Les partis politiques inquiets à la veille des législatives
Le tripatouillage électoral est-il consubstantiellement lié aux processus électoraux organisés en Algérie ?
Les différentes consultations ont apporté des preuves tangibles que «le traficotage» fait partie de l’ADN politique du pouvoir. Une constante. A peine le dispositif électoral mis en place en perspective des législatives du 10 mai 2012 que les prémices d’une fraude annoncée font leur apparition. «L’affaire Tindouf» où huit partis politiques ont dévoilé «l’injection de 33 000 nouveaux électeurs, des militaires, au fichier électoral de la wilaya de Tindouf après expiration des délais d’inscription sur les listes électorales sans qu’ils ne soient rayés de leurs listes d’origine» est révélatrice. Le coup est parti, les partis politiques s’en emparent et la polémique s’installe. Ça démarre vraiment mal.
Le pouvoir qui mène une campagne tambour battant pour assurer l’opinion publique de sa volonté d’organiser des élections «libres et transparentes» est vite rattrapé par cette vieille pratique de la fraude. Alors, simple maladresse de la part de l’administration ou bien irrégularité délibérément orchestrée ?
Le président de la Commission de surveillance des élections législatives, Mohamed Seddiki, ne se fait pas d’illusion. Il accuse l’administration de «recourir à une procédure qui n’est pas prévue par la loi». Interpellé par ladite Commission sur cette affaire qui ne semble pas limitée à la wilaya de Tindouf, la réponse du ministère de l’Intérieur n’a pas convaincu.

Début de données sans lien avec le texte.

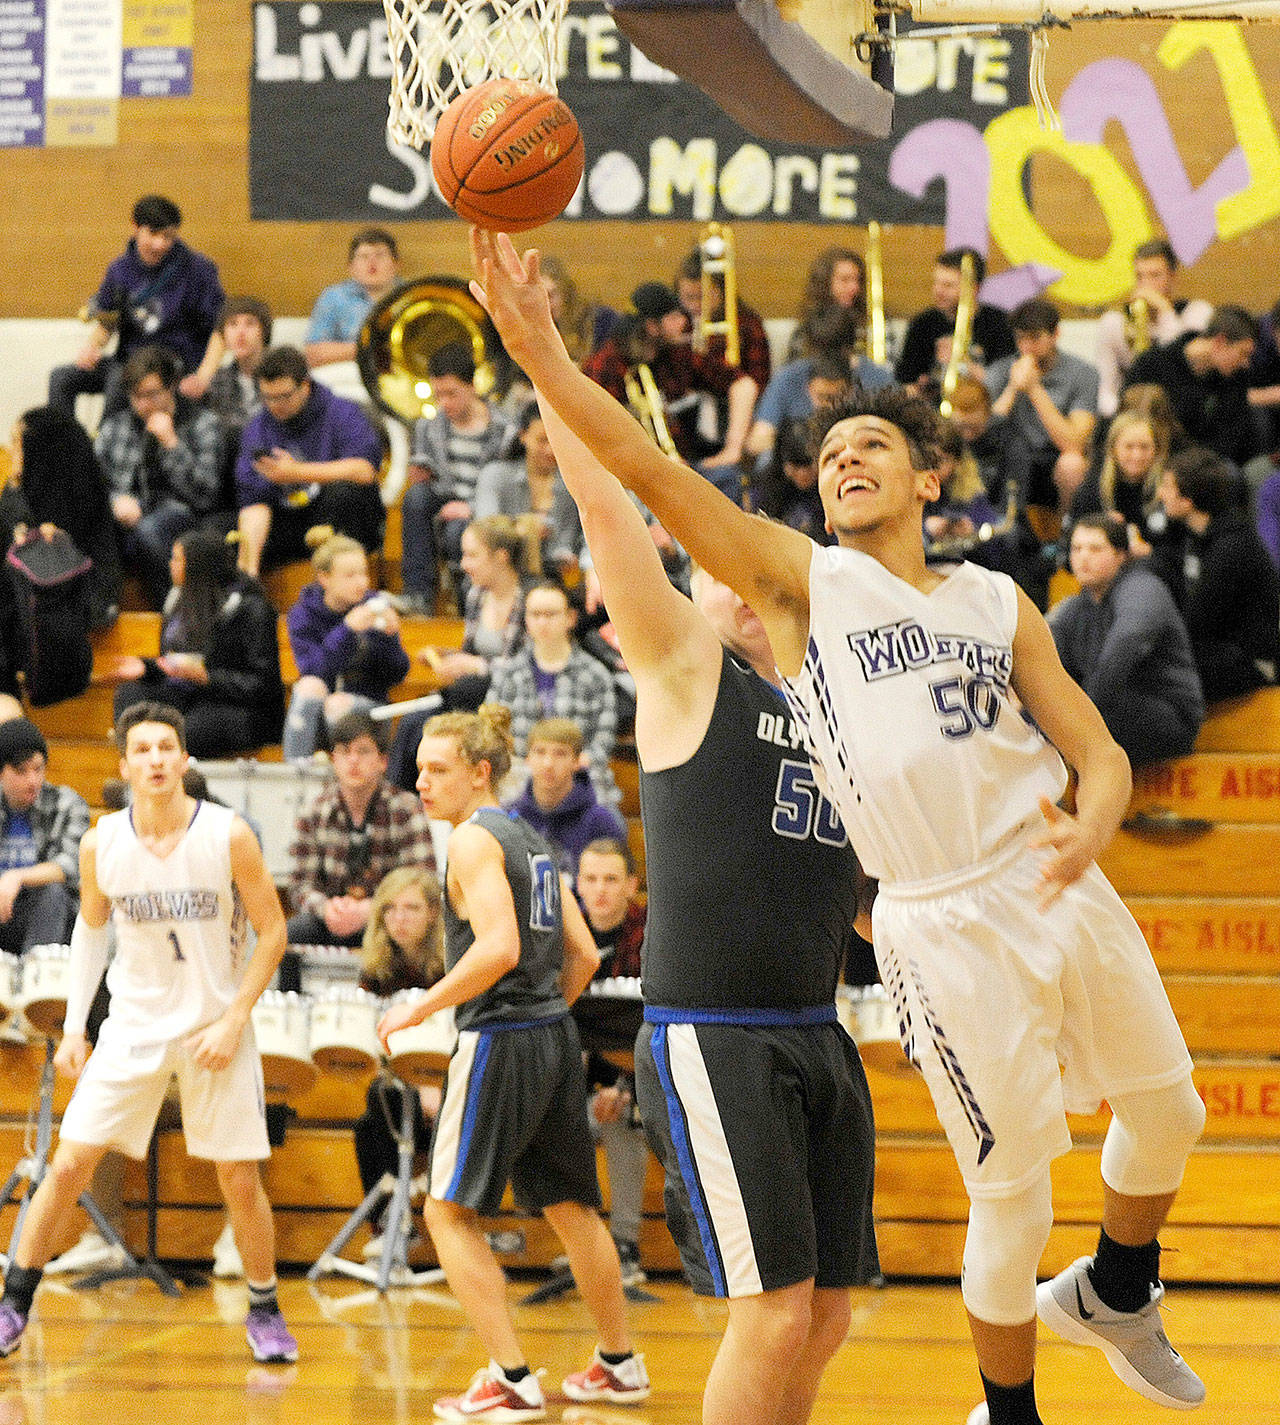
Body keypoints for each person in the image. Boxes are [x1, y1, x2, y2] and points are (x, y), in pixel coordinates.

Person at [473, 230, 1207, 1425]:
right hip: (940, 914)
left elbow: (1102, 753)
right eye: (825, 455)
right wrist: (542, 354)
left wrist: (1096, 828)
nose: (842, 462)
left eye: (870, 445)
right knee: (1011, 1195)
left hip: (1052, 875)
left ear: (930, 479)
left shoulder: (993, 598)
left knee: (1171, 1110)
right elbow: (649, 475)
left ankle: (1117, 1287)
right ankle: (1005, 1415)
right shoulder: (805, 586)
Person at [477, 243, 879, 1425]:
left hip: (818, 1024)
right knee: (769, 1309)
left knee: (828, 1311)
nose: (735, 565)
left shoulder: (830, 699)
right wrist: (544, 363)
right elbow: (613, 508)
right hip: (717, 1031)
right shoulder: (686, 670)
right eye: (713, 557)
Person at [0, 702, 298, 1364]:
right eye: (144, 748)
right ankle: (14, 1300)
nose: (157, 758)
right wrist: (77, 1024)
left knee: (239, 1178)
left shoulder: (228, 834)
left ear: (184, 760)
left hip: (213, 1024)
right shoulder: (99, 841)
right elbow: (92, 931)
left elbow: (273, 930)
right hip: (133, 1024)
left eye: (168, 746)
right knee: (70, 1161)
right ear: (125, 763)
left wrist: (234, 1017)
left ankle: (266, 1304)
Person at [376, 705, 648, 1420]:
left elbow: (496, 947)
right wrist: (543, 1012)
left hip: (500, 1036)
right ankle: (619, 1363)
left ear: (480, 771)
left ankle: (511, 1376)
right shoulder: (534, 839)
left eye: (437, 770)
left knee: (445, 1210)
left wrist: (420, 1006)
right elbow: (584, 954)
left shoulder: (470, 840)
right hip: (555, 1034)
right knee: (571, 1205)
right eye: (419, 769)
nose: (421, 781)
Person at [386, 515, 535, 791]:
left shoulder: (529, 599)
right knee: (411, 726)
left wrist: (478, 666)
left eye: (471, 556)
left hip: (509, 697)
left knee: (440, 715)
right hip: (472, 694)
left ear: (501, 557)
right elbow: (470, 651)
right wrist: (445, 656)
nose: (464, 565)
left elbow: (530, 665)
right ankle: (399, 803)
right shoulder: (476, 595)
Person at [110, 528, 285, 757]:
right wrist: (148, 668)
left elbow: (263, 685)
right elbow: (177, 662)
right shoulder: (177, 600)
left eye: (177, 559)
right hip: (191, 697)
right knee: (131, 695)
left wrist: (206, 676)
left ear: (197, 565)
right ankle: (135, 764)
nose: (171, 564)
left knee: (188, 730)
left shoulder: (252, 609)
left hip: (240, 708)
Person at [48, 195, 226, 419]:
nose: (160, 244)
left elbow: (220, 329)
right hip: (129, 360)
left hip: (175, 364)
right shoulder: (119, 270)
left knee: (119, 381)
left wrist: (203, 376)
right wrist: (92, 348)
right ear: (135, 227)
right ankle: (61, 448)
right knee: (61, 378)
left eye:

L’argument avancé par les services de Daho Ould Kablia, selon lequel «les militaires étaient en mission spéciale», incite plus au «doute» qu’à rassurer. Ainsi, cette affaire «des militaires» n’est qu’une technique parmi tant d’autres que dissimule le mécanisme du détournement de la volonté populaire.
La commission parlementaire, qui avait enquêté sur la fraude massive et manifeste lors des élections locales du 23 octobre 1997, avait recensé 34 formes de fraude et autres artifices de manipulation des résultats. Le pouvoir qui finit, après de longues batailles, par reconnaître la pratique de la fraude à grande échelle, va-t-il enfin respecter la volonté populaire? La mise en place d’une Commission de magistrats pour superviser les futures législatives suffit-elle pour convaincre une classe politique souvent «arnaquée» et des électeurs usés par des engagements non tenus ? «Pas si facile que cela», tranche le politologue Rachid Grim.
Chat échaudé craint l’eau froide. «La fraude est tellement ancrée dans les mœurs politiques du pouvoir en place depuis l’indépendance qu’il est légitime, tant pour les citoyens que les partis, de ne pas croire en une élection libre et transparente. Il est illusoire de croire en un pouvoir dont le seul but est de se maintenir par tous les moyens, même illégaux», estime encore Rachid Grim. Pour ce dernier, la Commission des magistrats «ne peut être un garant ou un gage de transparence dès lors que la justice est totalement aux ordres. Tout comme l’administration, qui pilote l’opération électorale de bout en bout, n’est pas neutre».
Pas seulement. Le climat politique dans lequel se déroule cette élection ne s’y prête pas, estiment d’autres observateurs. «Des gouvernements successifs issus de fraudes à répétition peuvent-ils promettre des élections propre et honnêtes ? Pas si sûr», estime Ahmed Betatache, professeur de droit à l’université de Béjaïa. «C’est tout un processus qui est biaisé. Tout au long de l’année, le champ politique et médiatique est interdit aux forces politiques d’opposition. Manque flagrant de volonté politique. Interférence de l’Exécutif, comme ce fut la cas pour la désignation des membres de la Commission des magistrats.
Les 316 magistrats sont directement désignés par le ministre de la Justice et non pas élus par leurs pairs. Les magistrats n’ignorent pas comment les nominations au sein de l’appareil judiciaire sont décidées», énumère-t-il. M. Betatache attire l’attention sur un autre élément qui fausse le jeu : le Conseil constitutionnel. «C’est cette institution que valide les résultats des élections. Il se trouve que le mandat de son président ainsi que ceux de deux vice-présidents ont expiré le 25 septembre 2011. Les prolonger serait contraire à la Constitution», juge le juriste Betatache. En somme, d’élection en élection, le festival des fraudes et de la manipulation des résultats demeure le marqueur de la dérive politique d’un régime dont la démocratie n’est guère un souci.